** Material provided **
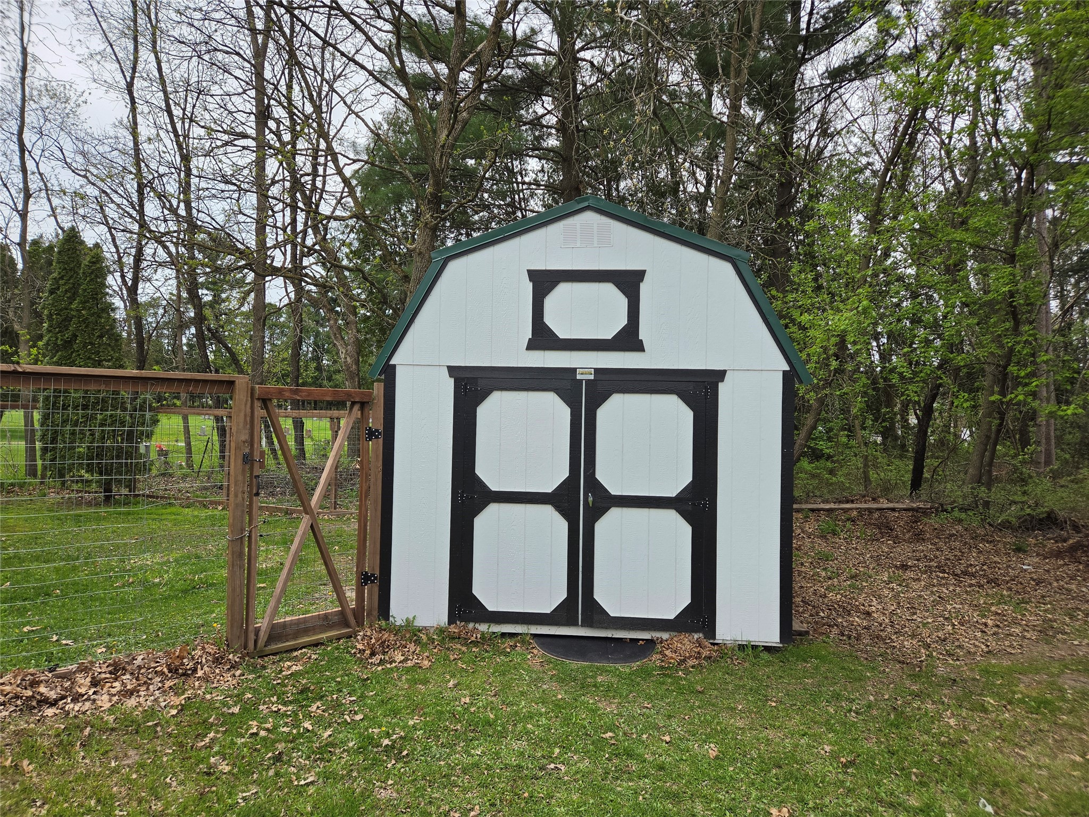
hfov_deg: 73.9
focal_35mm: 23
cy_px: 408
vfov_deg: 58.9
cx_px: 544
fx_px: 724
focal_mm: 5.4
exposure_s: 1/3009
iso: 80
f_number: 1.8
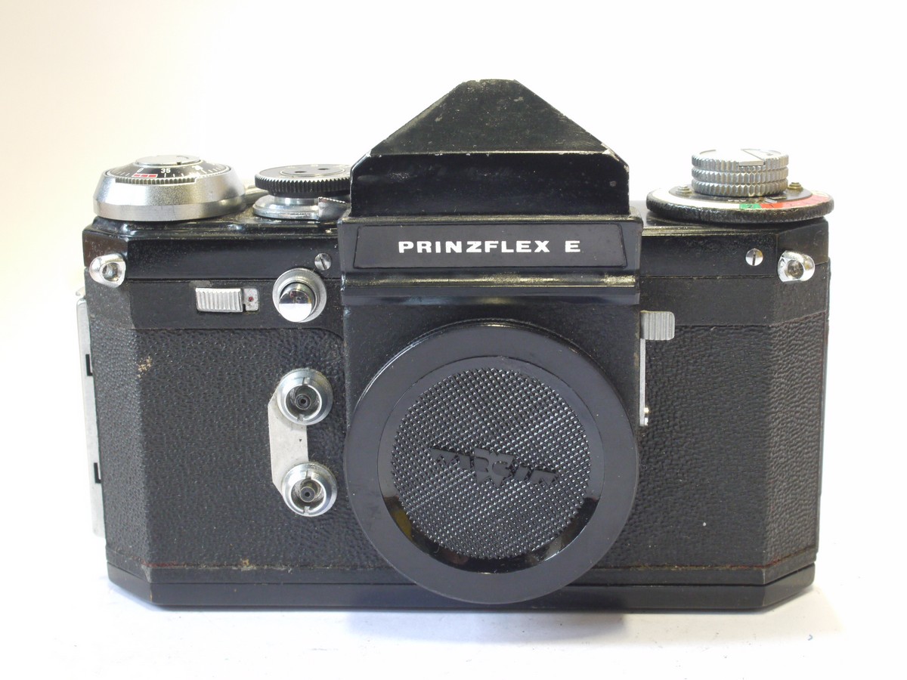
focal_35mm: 60
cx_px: 454
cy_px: 340
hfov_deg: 32.2
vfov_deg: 24.4
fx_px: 1572
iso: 800
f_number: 10
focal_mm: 30
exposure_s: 1/8
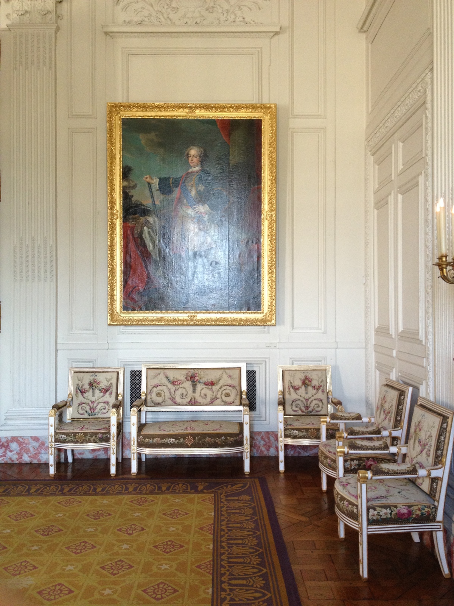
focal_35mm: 35
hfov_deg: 40.7
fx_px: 612
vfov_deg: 52.6
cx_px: 227
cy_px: 303
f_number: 2.4
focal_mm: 4.28
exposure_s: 1/20
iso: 160
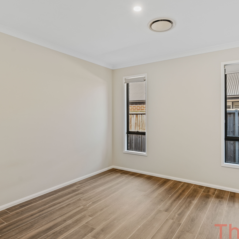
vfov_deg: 69.5
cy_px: 131
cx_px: 135
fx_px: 172
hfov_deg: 69.3
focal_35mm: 22
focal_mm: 14
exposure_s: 1/2.5
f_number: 7.1
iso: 100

** Assignment **
Down to the final line, restate the material above word for word, but omit its pictures.

** Task output **
hfov_deg: 73.9
focal_35mm: 23
cy_px: 408
vfov_deg: 58.9
cx_px: 544
fx_px: 724
focal_mm: 5.4
exposure_s: 1/3009
iso: 80
f_number: 1.8
focal_35mm: 60
cx_px: 454
cy_px: 340
hfov_deg: 32.2
vfov_deg: 24.4
fx_px: 1572
iso: 800
f_number: 10
focal_mm: 30
exposure_s: 1/8
focal_35mm: 35
hfov_deg: 40.7
fx_px: 612
vfov_deg: 52.6
cx_px: 227
cy_px: 303
f_number: 2.4
focal_mm: 4.28
exposure_s: 1/20
iso: 160
vfov_deg: 69.5
cy_px: 131
cx_px: 135
fx_px: 172
hfov_deg: 69.3
focal_35mm: 22
focal_mm: 14
exposure_s: 1/2.5
f_number: 7.1
iso: 100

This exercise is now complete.